Data extracts |
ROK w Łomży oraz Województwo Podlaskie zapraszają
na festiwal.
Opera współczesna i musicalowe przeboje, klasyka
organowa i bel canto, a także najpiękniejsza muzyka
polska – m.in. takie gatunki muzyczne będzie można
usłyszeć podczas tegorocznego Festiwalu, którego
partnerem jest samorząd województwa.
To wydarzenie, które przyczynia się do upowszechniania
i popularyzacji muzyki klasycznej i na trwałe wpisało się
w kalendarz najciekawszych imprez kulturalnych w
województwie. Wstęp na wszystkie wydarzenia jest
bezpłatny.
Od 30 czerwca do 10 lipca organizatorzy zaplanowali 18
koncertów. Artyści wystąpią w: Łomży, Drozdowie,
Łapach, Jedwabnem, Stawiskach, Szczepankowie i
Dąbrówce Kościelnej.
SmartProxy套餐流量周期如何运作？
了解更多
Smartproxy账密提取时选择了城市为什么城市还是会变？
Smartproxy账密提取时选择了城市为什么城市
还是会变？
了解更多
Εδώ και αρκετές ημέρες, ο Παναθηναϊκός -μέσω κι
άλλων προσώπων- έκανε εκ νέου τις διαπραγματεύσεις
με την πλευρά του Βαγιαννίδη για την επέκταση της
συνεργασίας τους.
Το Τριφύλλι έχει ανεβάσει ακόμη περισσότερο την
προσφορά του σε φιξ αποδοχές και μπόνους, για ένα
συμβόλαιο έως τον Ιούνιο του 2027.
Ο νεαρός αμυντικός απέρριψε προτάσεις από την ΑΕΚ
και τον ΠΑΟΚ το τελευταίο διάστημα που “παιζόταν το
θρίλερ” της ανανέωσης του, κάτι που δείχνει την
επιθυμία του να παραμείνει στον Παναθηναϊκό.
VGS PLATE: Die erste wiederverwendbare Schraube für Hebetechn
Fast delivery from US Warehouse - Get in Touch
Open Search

Task statement | Keep every word the same. Retype all the material.

Exercise answer |
ROK w Łomży oraz Województwo Podlaskie zapraszają
na festiwal.
Opera współczesna i musicalowe przeboje, klasyka
organowa i bel canto, a także najpiękniejsza muzyka
polska – m.in. takie gatunki muzyczne będzie można
usłyszeć podczas tegorocznego Festiwalu, którego
partnerem jest samorząd województwa.
To wydarzenie, które przyczynia się do upowszechniania
i popularyzacji muzyki klasycznej i na trwałe wpisało się
w kalendarz najciekawszych imprez kulturalnych w
województwie. Wstęp na wszystkie wydarzenia jest
bezpłatny.
Od 30 czerwca do 10 lipca organizatorzy zaplanowali 18
koncertów. Artyści wystąpią w: Łomży, Drozdowie,
Łapach, Jedwabnem, Stawiskach, Szczepankowie i
Dąbrówce Kościelnej.
SmartProxy套餐流量周期如何运作？
了解更多
Smartproxy账密提取时选择了城市为什么城市还是会变？
Smartproxy账密提取时选择了城市为什么城市
还是会变？
了解更多
Εδώ και αρκετές ημέρες, ο Παναθηναϊκός -μέσω κι
άλλων προσώπων- έκανε εκ νέου τις διαπραγματεύσεις
με την πλευρά του Βαγιαννίδη για την επέκταση της
συνεργασίας τους.
Το Τριφύλλι έχει ανεβάσει ακόμη περισσότερο την
προσφορά του σε φιξ αποδοχές και μπόνους, για ένα
συμβόλαιο έως τον Ιούνιο του 2027.
Ο νεαρός αμυντικός απέρριψε προτάσεις από την ΑΕΚ
και τον ΠΑΟΚ το τελευταίο διάστημα που “παιζόταν το
θρίλερ” της ανανέωσης του, κάτι που δείχνει την
επιθυμία του να παραμείνει στον Παναθηναϊκό.
VGS PLATE: Die erste wiederverwendbare Schraube für Hebetechn
Fast delivery from US Warehouse - Get in Touch
Open Search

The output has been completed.